Why Scientists Have Reason To Believe Saturn's Core Is Oddly 'Fuzzy'
Among all the celestial bodies that orbit the sun, arguably none elicits quite as much wonder as Saturn. Humanity has been observing Saturn, as well as the other planets visible to the naked eye, for a long time, and we've invented a wealth of mythology around its movements and location.
The first person to take a good look at the planet was Galileo Galilei in 1610. Because his telescope was kind of shoddy (it was one of the first ever invented, after all), he couldn't properly resolve its famous rings; he only knew that there was something around it. The mystery was solved almost 50 years later by Dutch astronomer Christiaan Huygens, according to NASA.

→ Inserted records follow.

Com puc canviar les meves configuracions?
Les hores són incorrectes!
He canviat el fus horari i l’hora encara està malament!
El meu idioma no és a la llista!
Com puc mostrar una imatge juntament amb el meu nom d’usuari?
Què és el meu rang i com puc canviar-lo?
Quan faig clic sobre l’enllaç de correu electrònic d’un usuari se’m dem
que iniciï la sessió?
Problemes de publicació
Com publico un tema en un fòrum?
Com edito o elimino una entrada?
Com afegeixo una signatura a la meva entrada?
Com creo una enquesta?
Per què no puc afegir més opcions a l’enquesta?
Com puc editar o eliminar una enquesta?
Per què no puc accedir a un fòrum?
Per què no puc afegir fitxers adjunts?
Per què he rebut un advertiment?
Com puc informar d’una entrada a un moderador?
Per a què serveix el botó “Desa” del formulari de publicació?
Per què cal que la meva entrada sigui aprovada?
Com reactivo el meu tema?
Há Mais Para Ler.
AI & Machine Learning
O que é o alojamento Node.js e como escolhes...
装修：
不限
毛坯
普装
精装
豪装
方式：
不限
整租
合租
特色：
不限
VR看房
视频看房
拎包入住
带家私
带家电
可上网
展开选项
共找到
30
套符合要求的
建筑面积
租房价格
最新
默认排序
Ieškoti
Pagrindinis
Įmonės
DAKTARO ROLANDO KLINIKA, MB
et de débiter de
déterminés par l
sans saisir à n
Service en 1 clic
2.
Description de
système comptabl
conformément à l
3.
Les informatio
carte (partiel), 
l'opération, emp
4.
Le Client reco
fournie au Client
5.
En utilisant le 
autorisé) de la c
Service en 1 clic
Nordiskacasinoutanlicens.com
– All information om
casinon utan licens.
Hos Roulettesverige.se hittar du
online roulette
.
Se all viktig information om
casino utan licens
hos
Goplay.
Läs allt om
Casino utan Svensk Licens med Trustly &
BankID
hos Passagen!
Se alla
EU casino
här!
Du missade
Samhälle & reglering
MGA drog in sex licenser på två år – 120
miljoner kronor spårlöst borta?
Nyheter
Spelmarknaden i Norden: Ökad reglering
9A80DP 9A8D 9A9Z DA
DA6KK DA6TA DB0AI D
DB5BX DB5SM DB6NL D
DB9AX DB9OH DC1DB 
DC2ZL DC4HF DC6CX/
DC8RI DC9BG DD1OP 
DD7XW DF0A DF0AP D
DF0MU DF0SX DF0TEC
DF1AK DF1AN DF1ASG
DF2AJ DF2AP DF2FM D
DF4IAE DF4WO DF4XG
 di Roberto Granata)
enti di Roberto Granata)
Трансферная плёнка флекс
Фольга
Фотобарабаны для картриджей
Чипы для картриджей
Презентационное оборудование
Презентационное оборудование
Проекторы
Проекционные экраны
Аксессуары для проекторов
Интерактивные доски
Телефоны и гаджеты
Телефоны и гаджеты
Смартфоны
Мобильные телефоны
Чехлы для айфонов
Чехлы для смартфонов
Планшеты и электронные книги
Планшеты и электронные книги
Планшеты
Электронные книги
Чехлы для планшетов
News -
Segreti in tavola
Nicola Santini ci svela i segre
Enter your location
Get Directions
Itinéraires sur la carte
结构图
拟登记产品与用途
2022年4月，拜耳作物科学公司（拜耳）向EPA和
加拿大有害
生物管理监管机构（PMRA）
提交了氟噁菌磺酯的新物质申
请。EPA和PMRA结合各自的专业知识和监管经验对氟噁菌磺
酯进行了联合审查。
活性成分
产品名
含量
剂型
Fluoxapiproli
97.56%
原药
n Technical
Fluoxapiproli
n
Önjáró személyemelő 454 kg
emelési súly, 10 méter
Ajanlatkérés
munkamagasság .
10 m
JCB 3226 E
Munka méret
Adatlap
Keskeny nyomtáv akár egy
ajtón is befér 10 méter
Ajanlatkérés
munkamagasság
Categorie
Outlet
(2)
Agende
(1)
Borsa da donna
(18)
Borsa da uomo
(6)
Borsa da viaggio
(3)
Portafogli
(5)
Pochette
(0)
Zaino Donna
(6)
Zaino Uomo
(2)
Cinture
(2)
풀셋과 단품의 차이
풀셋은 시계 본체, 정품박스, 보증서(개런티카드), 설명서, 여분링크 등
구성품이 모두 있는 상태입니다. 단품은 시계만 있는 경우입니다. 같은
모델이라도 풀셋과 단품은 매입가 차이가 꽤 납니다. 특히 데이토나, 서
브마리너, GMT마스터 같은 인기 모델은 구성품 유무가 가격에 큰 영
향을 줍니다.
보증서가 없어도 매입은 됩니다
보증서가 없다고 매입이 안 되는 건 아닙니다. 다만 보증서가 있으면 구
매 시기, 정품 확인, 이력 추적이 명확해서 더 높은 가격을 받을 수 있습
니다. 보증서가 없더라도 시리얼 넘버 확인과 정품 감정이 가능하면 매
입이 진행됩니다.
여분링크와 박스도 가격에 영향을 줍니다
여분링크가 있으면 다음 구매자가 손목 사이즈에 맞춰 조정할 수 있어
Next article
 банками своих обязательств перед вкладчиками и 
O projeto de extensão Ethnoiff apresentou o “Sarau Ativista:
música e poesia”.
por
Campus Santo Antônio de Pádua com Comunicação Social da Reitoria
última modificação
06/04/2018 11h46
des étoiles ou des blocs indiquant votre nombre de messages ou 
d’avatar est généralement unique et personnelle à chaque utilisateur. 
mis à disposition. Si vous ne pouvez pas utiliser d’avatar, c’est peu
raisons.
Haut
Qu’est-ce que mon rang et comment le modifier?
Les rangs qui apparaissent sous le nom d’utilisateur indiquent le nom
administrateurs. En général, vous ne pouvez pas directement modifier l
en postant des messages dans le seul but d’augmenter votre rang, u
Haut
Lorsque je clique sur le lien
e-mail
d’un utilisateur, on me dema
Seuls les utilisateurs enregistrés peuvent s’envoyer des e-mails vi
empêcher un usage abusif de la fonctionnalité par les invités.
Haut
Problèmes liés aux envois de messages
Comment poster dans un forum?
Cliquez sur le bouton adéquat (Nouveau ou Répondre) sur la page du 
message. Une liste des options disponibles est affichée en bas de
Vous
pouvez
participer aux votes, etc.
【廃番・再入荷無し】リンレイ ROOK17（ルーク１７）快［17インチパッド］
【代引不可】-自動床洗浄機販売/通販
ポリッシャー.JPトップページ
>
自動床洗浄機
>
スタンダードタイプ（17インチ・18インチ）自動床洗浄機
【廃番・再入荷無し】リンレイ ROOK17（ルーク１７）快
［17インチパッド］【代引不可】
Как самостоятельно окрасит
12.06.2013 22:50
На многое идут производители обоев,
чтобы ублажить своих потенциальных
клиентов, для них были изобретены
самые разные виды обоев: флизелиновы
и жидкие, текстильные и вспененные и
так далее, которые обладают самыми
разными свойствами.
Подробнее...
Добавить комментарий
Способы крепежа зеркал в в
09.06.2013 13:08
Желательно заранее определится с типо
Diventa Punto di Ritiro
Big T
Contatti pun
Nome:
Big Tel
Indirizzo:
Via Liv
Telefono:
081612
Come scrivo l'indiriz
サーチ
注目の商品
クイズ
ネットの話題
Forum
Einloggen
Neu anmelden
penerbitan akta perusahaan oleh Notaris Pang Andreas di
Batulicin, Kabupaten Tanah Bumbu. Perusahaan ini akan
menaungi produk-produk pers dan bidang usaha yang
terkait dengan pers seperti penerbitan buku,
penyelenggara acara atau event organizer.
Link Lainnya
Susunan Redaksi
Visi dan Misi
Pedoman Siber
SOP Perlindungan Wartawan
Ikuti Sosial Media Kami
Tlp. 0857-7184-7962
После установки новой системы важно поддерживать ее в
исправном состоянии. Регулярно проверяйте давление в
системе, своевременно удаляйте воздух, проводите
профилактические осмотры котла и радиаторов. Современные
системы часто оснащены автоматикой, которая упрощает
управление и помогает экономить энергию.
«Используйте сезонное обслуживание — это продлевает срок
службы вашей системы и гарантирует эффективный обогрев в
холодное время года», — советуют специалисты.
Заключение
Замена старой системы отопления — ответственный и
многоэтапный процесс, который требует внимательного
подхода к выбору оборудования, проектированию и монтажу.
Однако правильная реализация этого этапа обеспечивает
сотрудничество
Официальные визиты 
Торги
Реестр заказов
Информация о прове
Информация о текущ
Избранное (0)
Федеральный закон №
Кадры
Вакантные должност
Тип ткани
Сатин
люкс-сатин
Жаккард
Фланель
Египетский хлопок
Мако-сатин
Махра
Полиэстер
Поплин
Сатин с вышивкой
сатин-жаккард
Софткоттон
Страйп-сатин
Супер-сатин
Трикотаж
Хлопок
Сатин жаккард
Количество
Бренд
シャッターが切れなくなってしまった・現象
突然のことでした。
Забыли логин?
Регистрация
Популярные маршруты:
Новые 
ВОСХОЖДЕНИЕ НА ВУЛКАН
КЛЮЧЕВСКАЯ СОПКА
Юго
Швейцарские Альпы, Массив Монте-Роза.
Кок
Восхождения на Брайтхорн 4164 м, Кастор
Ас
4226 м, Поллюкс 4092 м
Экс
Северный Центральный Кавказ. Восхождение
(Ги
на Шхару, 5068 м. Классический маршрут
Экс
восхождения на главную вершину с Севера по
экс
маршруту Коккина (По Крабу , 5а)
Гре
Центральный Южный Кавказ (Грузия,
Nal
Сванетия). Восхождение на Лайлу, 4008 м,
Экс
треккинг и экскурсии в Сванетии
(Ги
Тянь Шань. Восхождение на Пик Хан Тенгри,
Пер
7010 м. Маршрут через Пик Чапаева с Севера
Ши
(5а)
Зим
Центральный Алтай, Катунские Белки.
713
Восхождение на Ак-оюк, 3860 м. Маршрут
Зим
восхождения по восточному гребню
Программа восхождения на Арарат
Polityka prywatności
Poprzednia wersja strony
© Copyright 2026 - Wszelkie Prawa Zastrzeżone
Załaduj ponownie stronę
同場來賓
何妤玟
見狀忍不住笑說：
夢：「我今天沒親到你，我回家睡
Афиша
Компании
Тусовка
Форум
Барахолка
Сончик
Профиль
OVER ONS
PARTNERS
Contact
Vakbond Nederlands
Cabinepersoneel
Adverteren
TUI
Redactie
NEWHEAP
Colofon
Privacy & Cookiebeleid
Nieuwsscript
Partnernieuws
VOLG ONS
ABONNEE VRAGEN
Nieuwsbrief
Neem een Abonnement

Today, instead of peering up at Saturn and its rings from the confines of our little rock, we send probes and satellites to explore for us. Pioneer 11 was the first to enter the Saturnian system in 1979. Voyager 1 and 2 followed in 1980 and 1981, and Cassini arrived in 2004. Even though Cassini plunged into the cloudy depths of Saturn in 2017 and no spacecraft have returned since, it's still teaching us about not just the system of rings and moons surrounding the gas giant, but its interior as well.
Core issue
When our planet first took shape, it was a mashup of rocks, dust, and gas. As more and more stuff came together, the temperature rose until it was hot enough to melt iron — allowing the disparate elements of the young Earth to stratify itself into a core, mantle, crust, and atmosphere, per National Geographic.
We know Earth has stratified layers thanks to seismology. As the crust of the planet moves about over the mantle, it sends waves through the ground that can be detected on the other side of the world. The timing and location of the waves show that there is a liquid and solid core at the heart of our planet, per American Museum of Natural History.
Scientists have used similar techniques to deduce the internal structure of Mars and the moon, according to Science and NASA, respectively. Yet without a solid surface to land on, the interiors of the gas giant planets have been something of a mystery. But thanks to its rings, scientists have begun to be able to pierce the veil of Saturn's atmosphere and get a glimpse of its core in the process.
An order of rings, please
Christiaan Huygens may have been the first to recognize Saturn's rings for what they are in the 17th century, but the mystery of their structure wouldn't be solved for over 200 years when James Clerk Maxwell showed that they could only be composed of a cloud of small satellites, and they were not a solid or liquid object as had been previously theorized. It wasn't until 1895 that James Keeler could observationally prove what Maxwell had demonstrated with mathematics.
The particulate nature of Saturn's rings has been a boon to scientists who study the planet. Back in the '80s and '90s, a handful of researchers predicted that the hidden internal seismology of Saturn would have a direct, observable effect on the rings in the form of waves. At the time, it was impossible to get a close enough view of the rings to test this hypothesis, but all that changed with the arrival of the Cassini probe in 2004.
Unlike the Pioneer and Voyager missions of the '70s and '80s, Cassini wasn't just flying by: it was there for the long haul. Its 13-year mission allowed it to make much more detailed observations of the Saturnian system than had previously been possible, according to Eos.
Making waves
Some ring waves, like the ones caused by two of Saturn's moons, are relatively easy to discover. The waves caused by seismic activity within Saturn are a little bit more difficult to spot. In order to measure these waves, scientists peered through the rings at distant stars, and based on how the rings blocked and changed the starlight, they could determine the shape of the waves.
One thing these newly-discovered waves have revealed is the length of Saturn's day, or how long it takes to spin about its axis. Before these measurements, scientists had only been able to guess at the length of the Saturnian day. But thanks to ring perturbations due to Saturn's internal oscillations, researchers have been able to pin its rotational period down to over 10 hours and 33 minutes.
Perhaps the most interesting bit of information to come out of studying ring waves is that Saturn likely doesn't have a clearly defined core. To account for the seismic waves in the rings, scientists developed a number of models for Saturn's interior and ran them through simulations looking for which one most closely reflected the actual waves. It turns out that the only model that works is one in which instead of a hard metal core, Saturn's interior gradually transitions from gaseous atmosphere to a sludge of ice and rock. This challenges the idea that gas giants form around a rocky core and will cause researchers to rethink their theories, according to Caltech.